- _TEXTO_:

____________________

De hecho, entre el Evangelio del domingo pasado (Mt. 10, 26-33) y este de hoy (Mt. 10, 37-42), hay un pequeño pasaje que los autores del leccionario de la misa han dejado de lado, pero que es necesario para entender nuestra página de hoy. Se trata del pasaje donde Jesús dice: “No deben creer que he venido a traer paz a la tierra… Yo vine a separar al hombre de su padre, a la hija de su madre… a poner por enemigos a los de la propia casa”. Es cierto que este texto tampoco es fácil, pero el sentido es claro. El sentido es que la paz que Jesús vino a traer al mundo no es una paz “a cualquier precio”. No es una paz como “la puede dar el mundo”. No es la paz que consiste en un compromiso con el orden establecido, aún cuando este orden hace injusticia con Dios, con los más pequeños y débiles. No es la paz anunciada por los falsos profetas que lo único que desean es ser aceptados y aplaudidos, sino más bien la paz anunciada por los verdaderos profetas, que es fruto del restablecimiento de un orden justo que tiene sus ecos en el Magnífica: “Derriba del trono a los poderosos, eleva a los humildes… llena de bienes a los hambrientos, despide a los ricos con las manos vacías”.

Cualquiera que haya elegido servir a Dios y no al Dinero –quien haya elegido vivir según los preceptos del Evangelio y de aceptar todas sus consecuencias- puede esperar que en ciertas circunstancias su elegir responsable lo enfrente a otros, inclusive, a su propio entorno, comprendido parientes y amigos.

Es entonces que siguen estas palabras de Jesús “si alguno ama más a su padre o a su madre que a mí, no es digno de mí”. Fuera de esta situación de conflicto entre elegir el Evangelio y aquello que es opuesto, es evidente que no pueda haber oposición ni siquiera tensión entre el amor de Dios (1er mandamiento) y el amor a los padres (4º mandamiento)

____________________

- _DATOS PROPORCIONADOS_:
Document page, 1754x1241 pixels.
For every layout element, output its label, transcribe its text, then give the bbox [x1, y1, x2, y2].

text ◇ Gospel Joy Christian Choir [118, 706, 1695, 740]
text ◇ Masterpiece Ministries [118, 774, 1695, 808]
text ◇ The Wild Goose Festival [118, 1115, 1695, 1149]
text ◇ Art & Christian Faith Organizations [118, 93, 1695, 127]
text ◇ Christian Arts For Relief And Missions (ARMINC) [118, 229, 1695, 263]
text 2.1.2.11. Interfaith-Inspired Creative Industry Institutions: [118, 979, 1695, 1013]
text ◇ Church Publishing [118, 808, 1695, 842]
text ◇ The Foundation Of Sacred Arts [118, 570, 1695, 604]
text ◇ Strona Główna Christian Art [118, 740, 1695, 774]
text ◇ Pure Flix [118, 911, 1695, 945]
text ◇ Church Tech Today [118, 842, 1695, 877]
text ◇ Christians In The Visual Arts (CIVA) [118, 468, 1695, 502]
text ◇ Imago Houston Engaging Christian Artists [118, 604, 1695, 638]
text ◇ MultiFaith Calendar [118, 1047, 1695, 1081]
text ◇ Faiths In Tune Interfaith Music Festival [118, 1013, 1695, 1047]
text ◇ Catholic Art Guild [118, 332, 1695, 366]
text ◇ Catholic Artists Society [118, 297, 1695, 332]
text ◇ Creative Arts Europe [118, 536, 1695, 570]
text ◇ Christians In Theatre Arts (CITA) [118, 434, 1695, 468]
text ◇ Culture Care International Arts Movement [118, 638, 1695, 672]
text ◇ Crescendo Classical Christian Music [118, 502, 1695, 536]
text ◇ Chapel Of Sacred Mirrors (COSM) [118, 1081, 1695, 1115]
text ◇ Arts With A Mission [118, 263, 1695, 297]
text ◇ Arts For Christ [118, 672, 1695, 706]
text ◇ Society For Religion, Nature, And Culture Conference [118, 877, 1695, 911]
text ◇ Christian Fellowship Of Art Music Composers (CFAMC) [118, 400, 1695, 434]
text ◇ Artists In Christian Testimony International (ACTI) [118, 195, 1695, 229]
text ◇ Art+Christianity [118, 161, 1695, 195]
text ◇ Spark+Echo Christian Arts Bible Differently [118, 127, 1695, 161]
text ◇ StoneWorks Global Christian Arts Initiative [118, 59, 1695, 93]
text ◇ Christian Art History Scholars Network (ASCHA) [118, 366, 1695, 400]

____________________

- _ACTIVIDADES_:
- a) Enumera las acciones que el texto cita del Magníficat.
- b) Reproduce el pasaje del texto desde "Cualquiera que haya" hasta "parientes y amigos.".

- _RESPUESTAS POR ACTIVIDAD_:
- a)
- Derriba del trono a los poderosos
- eleva a los humildes
- llena de bienes a los hambrientos
- despide a los ricos con las manos vacías

- b)
Cualquiera que haya elegido servir a Dios y no al Dinero –quien haya elegido vivir según los preceptos del Evangelio y de aceptar todas sus consecuencias- puede esperar que en ciertas circunstancias su elegir responsable lo enfrente a otros, inclusive, a su propio entorno, comprendido parientes y amigos.